Marinus Hendricus Colenbrander
In WW II he was interned in concentration camp Vught from 16.04.1943 till 08.11.1943. Later on he was imprisoned in concentration camp Amersfoort and transfered to the Leipziger Werkzeug und Gerätefabriek in Leipzig (DEU) on 30.03.1944. He returned on 10.06.1945.
Henry Paul Colenbrander
He served in the US Navy during World War II. When he returned from duty he completed his college degree and became a teacher and coach at Northwestern College in Orange City IA. He later continued as football and basketball coach. In 12 years of coaching basketball his squads won more than 200 games and captured three state championships. His 11 years as football coach were highlighted by a 15-game winning streak from 1953 to 1954. In 1963, he moved his family to Holland MI to attend Western Seminary. During this time he officiated many games in local high schools. After his graduation he served as pastor of Maplewood Reformed Church for 12 years. Following his retirement from the ministry he continued until the age of 88 to preach and lead church services in many area churches. During this time he also built 36 houses in the Holland area.

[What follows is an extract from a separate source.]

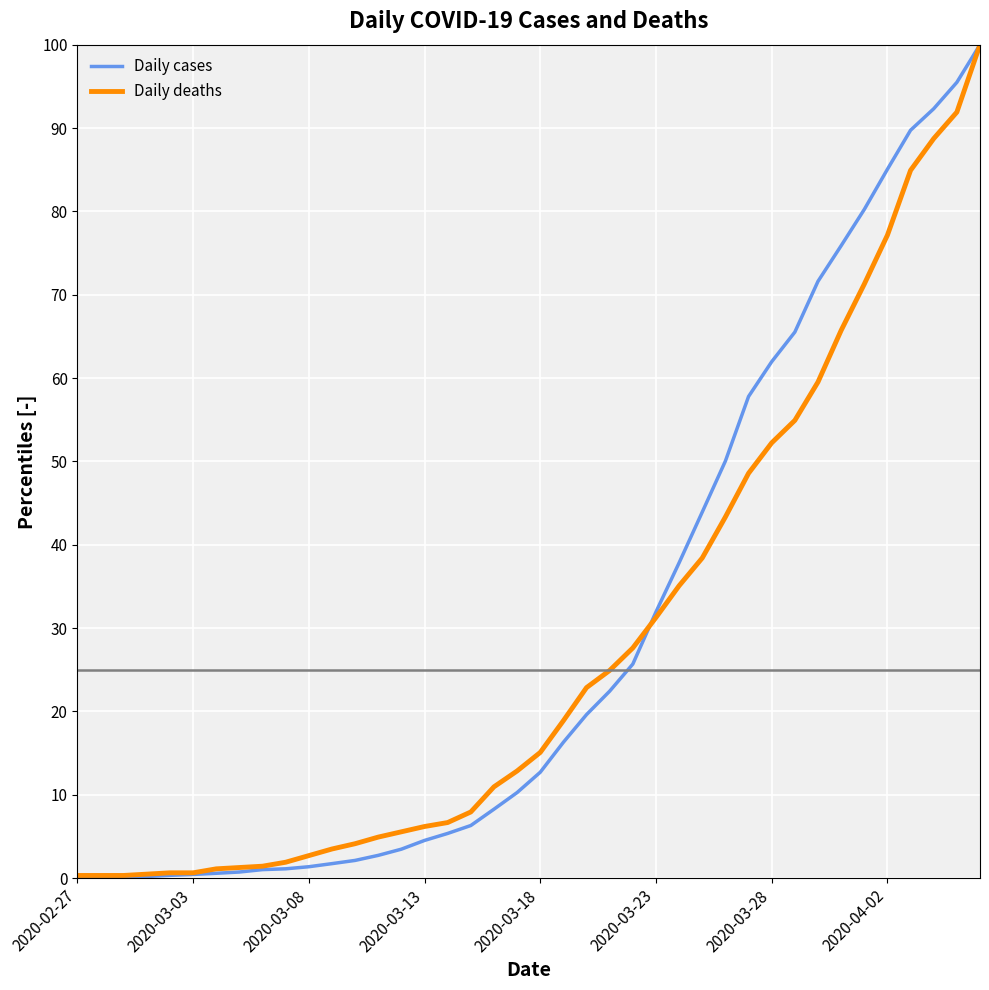

Which series has the largest range (max minus min)?

Daily cases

Vernon Franklin Colenbrander
He enlisted in the US Navy and served as a fire control man on the LSMR #189 in the Pacific Theater.
In 1954 he graduated from Washington State University with a BA in Dairy Science and was named the Washington State University Agricultural Student of the Year. In August of 1957 he received his MA in Dairy Science from the University of Wisconsin. From 1957 to 1960 Vernon was the Whatcom County Dairy Extension Agent. He earned his PhD in Animal Nutrition from Kansas State University in 1965 and then accepted a Professorship in Dairy Nutrition at Purdue University. In 1990 he retired from Purdue.
Paul Edwin Kolenbrander
Paul's career as a microbiologist at the National Institute of Dental and Craniofacial Research in Bethesda MD led to interaction with researchers from all over the world as he mentored postdocs (from the United States, Israel, India, Sri Lanka, France, Germany, China, and the United Kingdom) in his lab and presented papers at international conferences. His innovative research examined communities of bacteria in the mouth and discovered how they interacted. For example, which species attached to teeth first after visiting the dentist, which followed, and what did the bacteria produce and exchange to encourage this progression.

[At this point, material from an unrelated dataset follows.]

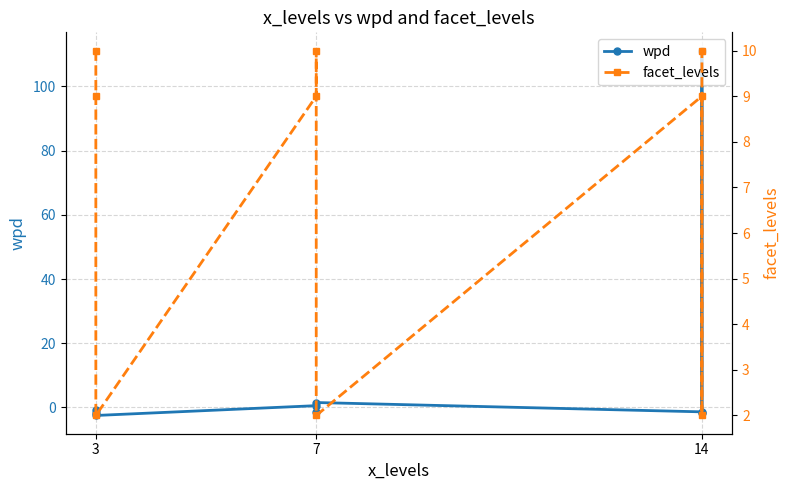

At which category does wpd reach its first local peak?

7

Paul moved to Maury Island WA in the Fall of 2009 and was known for his joyous greeting of "Good Morning". Gardening was his passion in retirement, as well as reading, hiking and backpacking, photography, travelling, playing games and cards, and just hanging out with family and friends.
Lawrence Gene Kolenbrander
He earned his master's and doctoral degrees at Colorado State University in Fort Collins CO in 1975 and 1981, respectively. He worked as an independent planning consultant in Loveland CO, before joining the Western Carolina University faculty in 1985 as coordinator of the university's new program in natural resources management.

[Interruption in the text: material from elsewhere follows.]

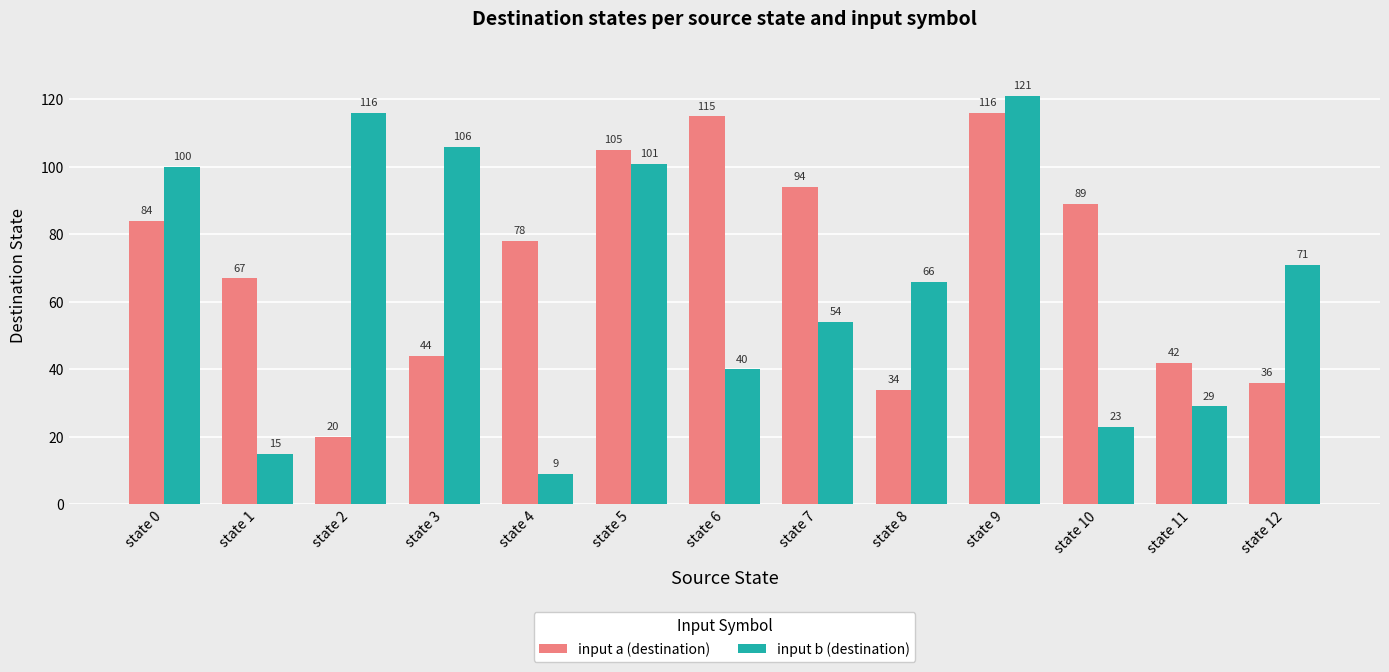

What is the difference between the input b (destination) values at state 10 and state 7?

31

During his 20 years of leadership, the natural resources management program grew from one to four faculty members and more than 300 students graduated. He also served as head of the Department of Geosciences and Natural Resources for more than 10 years, and under his leadership the department grew in faculty, resources, majors and quality.
Known as "Doc" to his students he retired as emeritus professor.
Ronald William Kolenbrander
Ron earned a BA in history and social sciences from Southwest Minnesota State University, an MA in history from Emporia State University and an MA in political science and a PhD in adult education at Kansas State University. He spent his life as an educator.
He taught US history and government at Manhattan High School in Manhattan KS from 1973 to 1989. In 1989 he took a faculty position teaching future social science teachers at Radford University in Radford VA. He retired in 2012 as emeritus professor.